Nun, Leiterinnen und Leiter, die mit Leidenschaft in ihrem Thema stehen, geraten in der Tat schnell in die Gefahr, sich selbst auszubeuten. Sich selbst zu überfordern und zu lange über gesunde Grenzen zu gehen. Und wenn der Erfolg sich einstellt, ist das wie ein Rückenwind. Schneller. Weiter. Höher. Es scheint kein Limit zu existieren.
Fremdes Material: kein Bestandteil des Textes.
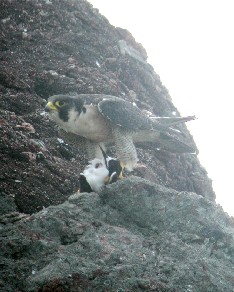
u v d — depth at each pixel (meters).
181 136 20.38
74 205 11.02
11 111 16.55
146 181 11.37
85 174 12.48
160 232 10.91
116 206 11.19
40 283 9.22
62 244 10.20
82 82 18.92
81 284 9.19
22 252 9.82
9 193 12.55
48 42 20.59
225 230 10.95
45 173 13.83
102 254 9.84
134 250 10.02
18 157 13.98
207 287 9.55
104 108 14.20
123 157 14.67
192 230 10.86
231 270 10.19
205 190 18.83
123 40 23.19
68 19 22.16
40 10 21.97
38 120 16.45
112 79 20.14
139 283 9.23
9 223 10.53
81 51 20.91
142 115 15.02
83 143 14.98
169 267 9.67
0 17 21.09
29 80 18.14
Und wer Erfolg hat, der hat doch recht, oder?!? Thomas Härry nannte Vermessenheit ein klassisches Problem: „Man will zu hoch hinaus, um jeden Preis.“ Früher sei dies der Turmbau zu Babel gewesen …
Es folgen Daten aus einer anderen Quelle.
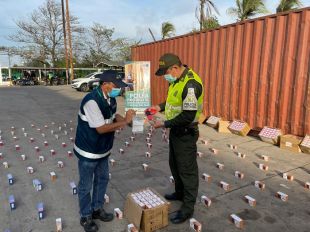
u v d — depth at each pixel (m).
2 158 5.93
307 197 4.12
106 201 3.98
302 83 6.24
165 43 10.58
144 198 3.51
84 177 3.13
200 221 3.53
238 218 3.45
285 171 5.07
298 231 3.32
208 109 8.86
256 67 7.20
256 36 7.08
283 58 6.55
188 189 3.47
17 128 8.76
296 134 6.46
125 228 3.39
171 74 3.29
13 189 4.46
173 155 3.74
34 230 3.37
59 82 34.34
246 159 5.75
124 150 6.40
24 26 40.16
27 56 41.34
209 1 15.47
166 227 3.38
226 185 4.36
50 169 5.29
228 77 8.04
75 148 3.13
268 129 6.90
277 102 6.78
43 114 11.22
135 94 10.85
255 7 13.66
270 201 4.02
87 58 45.56
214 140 7.14
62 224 3.49
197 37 9.01
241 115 7.74
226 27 7.92
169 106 3.41
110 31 45.88
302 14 6.09
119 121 3.10
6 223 3.52
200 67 8.97
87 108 2.91
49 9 40.28
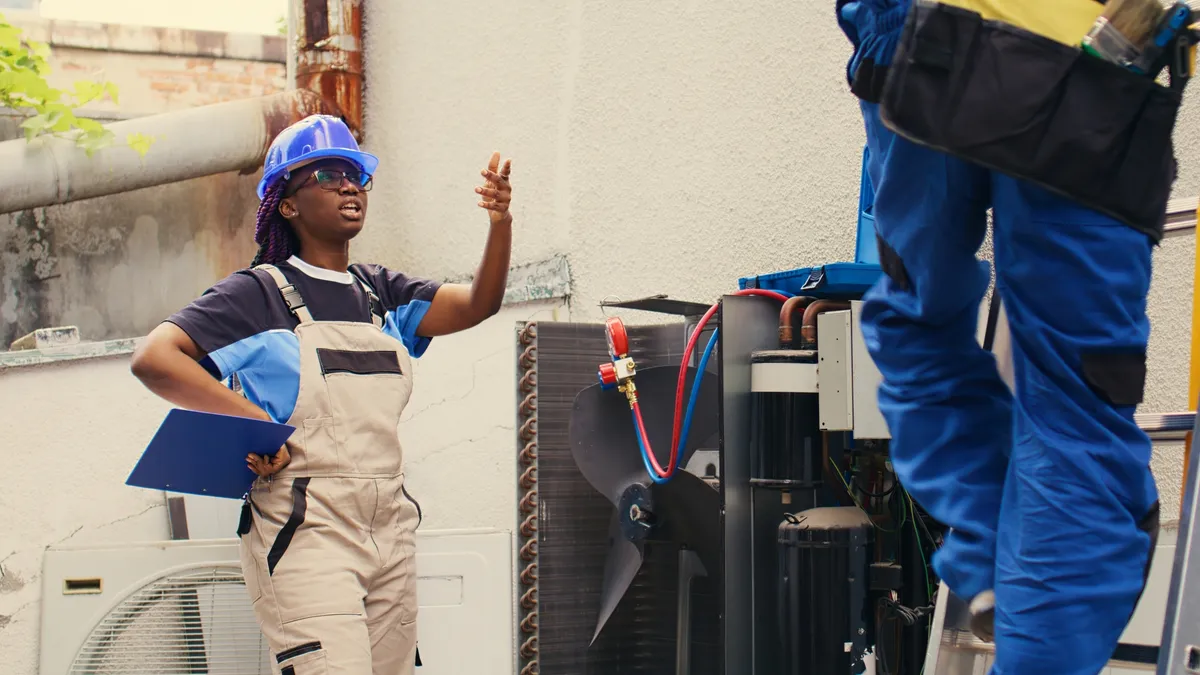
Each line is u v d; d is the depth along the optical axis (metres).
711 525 3.33
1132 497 1.78
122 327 6.42
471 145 5.53
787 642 2.97
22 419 4.62
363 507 2.84
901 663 3.00
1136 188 1.72
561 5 5.14
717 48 4.41
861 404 2.92
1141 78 1.70
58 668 3.12
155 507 4.57
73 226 6.43
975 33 1.71
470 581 3.32
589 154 4.95
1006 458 1.96
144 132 5.92
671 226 4.55
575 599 3.50
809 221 3.97
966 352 2.02
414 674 3.06
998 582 1.79
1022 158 1.69
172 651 3.15
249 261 6.47
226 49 6.97
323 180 3.04
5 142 5.84
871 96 1.92
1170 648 1.82
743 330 3.14
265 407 2.88
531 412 3.51
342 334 2.93
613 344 3.39
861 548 2.96
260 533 2.79
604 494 3.45
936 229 1.89
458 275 5.52
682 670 3.35
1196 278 2.59
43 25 6.68
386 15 6.06
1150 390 3.39
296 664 2.69
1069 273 1.75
Ich selbst kann mich an eine Zeit als junger Leiter erinnern, in der der Erfolg unser Tempo so heftig beschleunigte, dass alles möglich schien. Es war fast so, dass ich zwei Schritte auf der Karriereleiter auf einmal nehmen konnte. Was sollte daran falsch sein? Falsch, 80 – 90 Stunden reinzuhauen. In meinem Fall: es ist doch für Gott, „für den Herrn!“
Meine Frau zeigte mir dann das Stopp-Schild. Entweder anders, oder allein! Unsere zwei Kids waren schon da. Und dann mein Körper, mein Herz! So geht es nicht weiter. Grenzen wurden mir bitter aufgezeigt! Die Theorie war mir dabei durchaus klar. Das war nicht mein Problem. Die Praxis wollte nicht so recht gelingen. Lange ist das alles her. Unsere Ehe wurde geheilt und hat sich in bald 40 Jahre bewährt. Gestählt in den Krisen, gewachsen in Stürmen, und auf schönsten Höhen. Alles zusammen hat mich geformt. Ich bin sehr dankbar dafür! Gerade auch für die Krisen, die mir im Rückblick mehr dienten, als die Erfolge.
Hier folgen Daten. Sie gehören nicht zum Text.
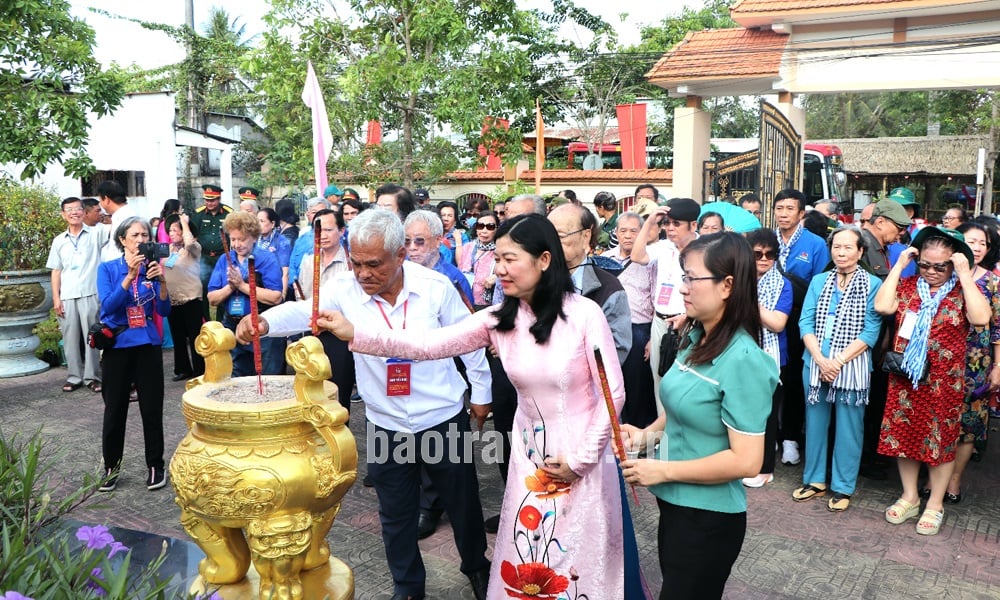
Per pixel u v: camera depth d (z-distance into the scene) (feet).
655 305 15.72
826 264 17.07
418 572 10.83
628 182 50.55
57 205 26.14
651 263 16.07
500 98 38.32
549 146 67.56
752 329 7.62
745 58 36.73
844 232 14.78
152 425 15.33
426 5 36.96
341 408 7.44
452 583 11.87
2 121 24.06
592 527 8.67
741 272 7.54
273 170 55.83
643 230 15.79
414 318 10.27
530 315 8.67
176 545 8.61
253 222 17.75
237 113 65.77
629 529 9.26
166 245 14.82
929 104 92.48
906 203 25.20
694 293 7.66
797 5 36.22
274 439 7.34
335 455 7.34
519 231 8.33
Thomas Härry beobachtet gut!
Und so ist das, was Thomas zu sagen hat, für mich schon lange wertvoll. Ich höre gerne und sehr aufmerksam hin. Auch er ist durch diesen Schmelztiegel gegangen. Weiß aus eigener Erfahrung von alle dem. Nicht angelesen, sondern durchlebt ist das, was er sagt und schreibt. Und wie in seinem Willow-Vorträgen grundsätzlich, in seinen Büchern so oft, war es auch am letzten Samstag in Karlsruhe. Schlusssession. Thomas setzte feine, leise aber starke Akzente.
Leben mit Fokus
Eine konstante Herausforderung für Leitungspersonen, aber auch Organisationen.
»Möglichst wenig von dem tun, was ich nicht gut kann und wozu ich nicht befähigt u. berufen bin!«
Thomas Härry
Theoretisch klar. In der Praxis drängen die dringenden Themen immer neu in die Liste der wichtigen und richtigen Aufgaben. Jede Führungskraft kämpft damit. Jede.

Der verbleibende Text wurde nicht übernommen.